Tuesday 24 April 2012

Eurozone business slump unexpectedly worsens in April



Andy Bruce

LONDON: The Eurozone’s private sector slump deepened in April at a faster pace than any economist polled by Reuters predicted, dampening hopes the region will emerge from recession soon, surveys showed on Monday.

Shrinking order books and rising job losses hobbled both manufacturing and service sector businesses, according to Markit’s purchasing managers’ indexes (PMIs), which have a good record of tracking economic growth.

April’s PMI for the Eurozone’s dominant service sector fell to 47.9 from 49.2 in March - a five-month low and worse than any forecast in a Reuters poll of more than 40 economists which projected a rise to 49.3.

The services PMI slipped further below the 50 threshold that divides growth from contraction in April, while factories endured their worst month since June 2009.

“We were saying last month that we probably had a second consecutive quarter of decline (in business activity), making a recession - now that’s extending into a third quarter,” said Chris Williamson, chief economist at PMI compiler Markit.

Order books brought no joy for services companies in April, with the services new business index slumping to a six-month low of 45.4, from 47.6.

“There are no real drivers of growth here, which suggests that although the overall rate of decline is modest at the moment, we could see it continue to worsen in coming months.”

Economists polled by Reuters last week estimated the Eurozone economy shrank 0.2 percent in the first quarter, and will contract 0.1 percent this quarter.

Williamson also drew attention to the very severe contraction taking place in Eurozone economies outside France and Germany, inevitably raising questions about the effectiveness of harsh austerity measures.

“Tax revenues are going to be low, and unemployment is going to carry on rising, so are these deficit fighting policies working?” he said

The Eurozone’s manufacturing PMI also came in below all forecasts from economists, plumbing 46.0 in April - its lowest reading since June 2009 and down sharply from 47.7 in March.

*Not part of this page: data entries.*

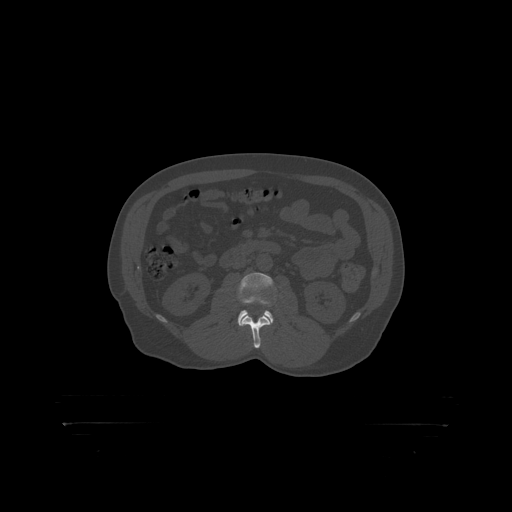
CT including the spine, one axial slice. Slice 282 of 399 in the series (ordered by position). Bone window (W 1800 / L 400 HU). 1.25 mm slice thickness. 512 × 512 image matrix. Patient: male, 46 years. Case-level facts recorded for this patient, not image findings: primary cancer: skin.
Structures marked on this image (semi-automatic segmentation, software-assisted and operator-edited):
- L2 vertebra: box from (x=243, y=315) to (x=267, y=319) px
- L3 vertebra: (x=238, y=273)–(x=274, y=318)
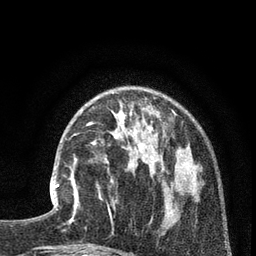
Breast MRI (dynamic contrast-enhanced), one axial slice; cropped to one breast; dynamic contrast-enhanced series, time point 2 of 7 at this slice position (early post-contrast); 3 T; TE 2.1 ms, TR 5 ms; 2 mm slice thickness; 256 × 256 image matrix, field of view 160 × 160 mm. Female patient.
Structures marked on this image (semi-automatically segmented with operator editing):
- enhancing-tissue mask used for the functional tumour volume (all voxels passing the contrast-enhancement thresholds inside the analysis volume; usually the tumour): bounding box <50,163,78,217> (left, top, right, bottom; pixels)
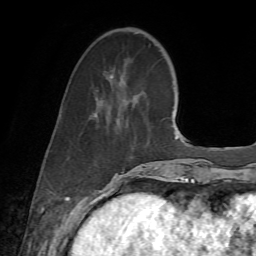
Breast MRI (dynamic contrast-enhanced), one axial slice. Slice 20 of 72 in the series (ordered by position). Cropped to one breast. Dynamic contrast-enhanced series, time point 2 of 7 at this slice position (early post-contrast). 1.5 T. TE 4.3 ms, TR 8.7 ms. 2.2 mm slice thickness. 256 × 256 image matrix, field of view 180 × 180 mm. Female patient.
Outlined on this slice (semi-automatic segmentation, software-assisted and operator-edited):
- enhancing-tissue mask used for the functional tumour volume (all voxels passing the contrast-enhancement thresholds inside the analysis volume; usually the tumour): box from (x=92, y=75) to (x=156, y=186) px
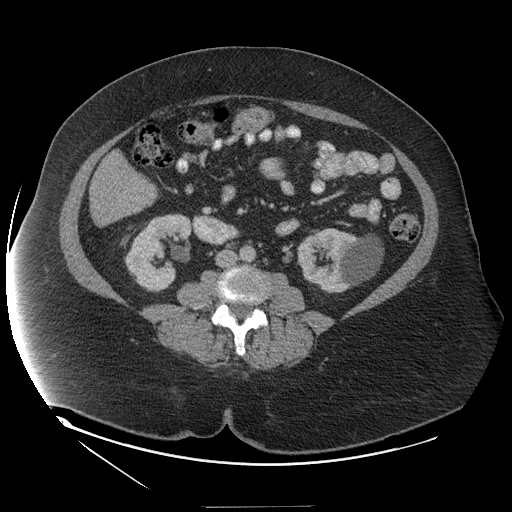
Contrast-enhanced abdominal CT (liver protocol), one axial slice. Slice 29 of 127 in the series (ordered by position). Reconstruction kernel STANDARD. Soft-tissue window (W 400 / L 40 HU). 2.5 mm slice thickness. 512 × 512 image matrix, field of view 480 × 480 mm. From the clinical record (not read from this slice): diagnosis: hepatocellular carcinoma (patient treated with transarterial chemoembolisation; whether this scan precedes or follows treatment is not stated here); TNM stage (as recorded): Stage-II; Child-Pugh class: A; tumour nodularity: multinodular.
Structures marked on this image (semi-automatic segmentation, software-assisted and operator-edited):
- liver parenchyma outside the tumour (the mass and vessels are separate outlines, so this box may not span the whole liver): box from (x=92, y=202) to (x=122, y=224) px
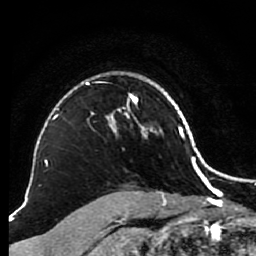
Breast MRI (dynamic contrast-enhanced), one axial slice. Slice 68 of 80 in the series (ordered by position). Cropped to one breast. Dynamic contrast-enhanced series, time point 2 of 7 at this slice position (early post-contrast). 1.5 T. TE 2.6 ms, TR 5.6 ms. 256 × 256 image matrix, field of view 160 × 160 mm. Female patient.
Structures marked on this image (semi-automatic segmentation, software-assisted and operator-edited):
- enhancing-tissue mask used for the functional tumour volume (all voxels passing the contrast-enhancement thresholds inside the analysis volume; usually the tumour): bounding box [x1, y1, x2, y2] px = [82, 75, 146, 137]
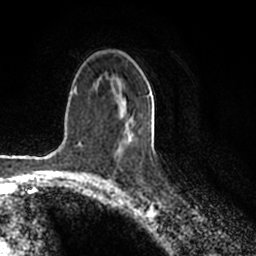
Breast MRI (dynamic contrast-enhanced), one axial slice. Position 126 of 200 along the scan axis. Cropped to one breast. Dynamic contrast-enhanced series, time point 2 of 7 at this slice position (early post-contrast). 1.5 T. TE 2.2 ms, TR 4.6 ms. 256 × 256 image matrix. Female patient.
Structures marked on this image (semi-automatic segmentation, software-assisted and operator-edited):
- enhancing-tissue mask used for the functional tumour volume (all voxels passing the contrast-enhancement thresholds inside the analysis volume; usually the tumour): bounding box (x1, y1, x2, y2) in pixels: (119, 93, 150, 145)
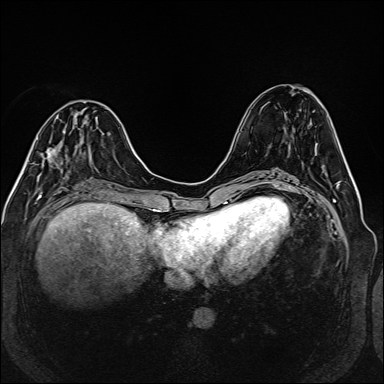
Breast MRI (dynamic contrast-enhanced), one axial slice. Position 55 of 160 along the scan axis. Dynamic contrast-enhanced series, time point 2 of 6 at this slice position (early post-contrast). 1.5 T. TE 2.3 ms, TR 5.2 ms. 384 × 384 image matrix. Female patient.
Structures marked on this image (semi-automatically segmented with operator editing):
- enhancing-tissue mask used for the functional tumour volume (all voxels passing the contrast-enhancement thresholds inside the analysis volume; usually the tumour): bounding box <41,126,76,174> (left, top, right, bottom; pixels)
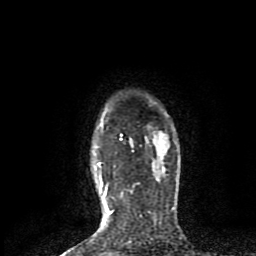
Breast MRI (dynamic contrast-enhanced), one axial slice; slice 68 of 80 in the series (ordered by position); cropped to one breast; dynamic contrast-enhanced series, time point 2 of 8 at this slice position (early post-contrast); 1.5 T; TE 4.2 ms, TR 7 ms; 256 × 256 image matrix, field of view 160 × 160 mm. Female patient.
Annotated regions visible in this slice (semi-automatic segmentation, software-assisted and operator-edited):
- enhancing-tissue mask used for the functional tumour volume (all voxels passing the contrast-enhancement thresholds inside the analysis volume; usually the tumour): bounding box <98,121,122,225> (left, top, right, bottom; pixels)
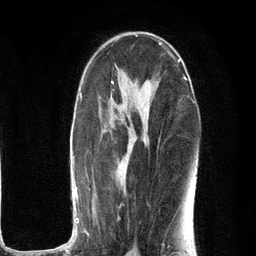
Breast MRI (dynamic contrast-enhanced), one axial slice. Slice 66 of 134 in the series (ordered by position). Cropped to one breast. Dynamic contrast-enhanced series, time point 2 of 6 at this slice position (early post-contrast). 3 T. TE 2.8 ms, TR 7.3 ms. 1.2 mm slice thickness. 256 × 256 image matrix, field of view 180 × 180 mm. Female patient.
Structures marked on this image (semi-automatic segmentation, software-assisted and operator-edited):
- enhancing-tissue mask used for the functional tumour volume (all voxels passing the contrast-enhancement thresholds inside the analysis volume; usually the tumour): bounding box (x1, y1, x2, y2) in pixels: (53, 77, 188, 251)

On the plus side, the factory PMIs suggested inflation pressures are easing following a rise associated with oil prices earlier in the year, with the output price index hitting a six-month low of 50.5, from 51.2 in March.

“It does suggest that policymakers ought to be more concerned about the growth outlook than the inflation outlook at the moment. Demand is so weak that companies just can’t push through price rises,” said Williamson.

The manufacturing output index, which feeds into the broader composite PMI that gauges the private sector as a whole, slipped to 46.4 from 48.7.
Given the profound weakness across factories and service sector businesses, the composite PMI also came in below all expectations, falling to 47.4 from 49.1 in March.

Worryingly, the survey showed the jobs outlook has darkened markedly this month. The composite employment index wilted to its lowest since February 2010 at 48.3, compared to 49.2 in March. “That’s certainly suggesting that companies are battening down the hatches,” said Williamson.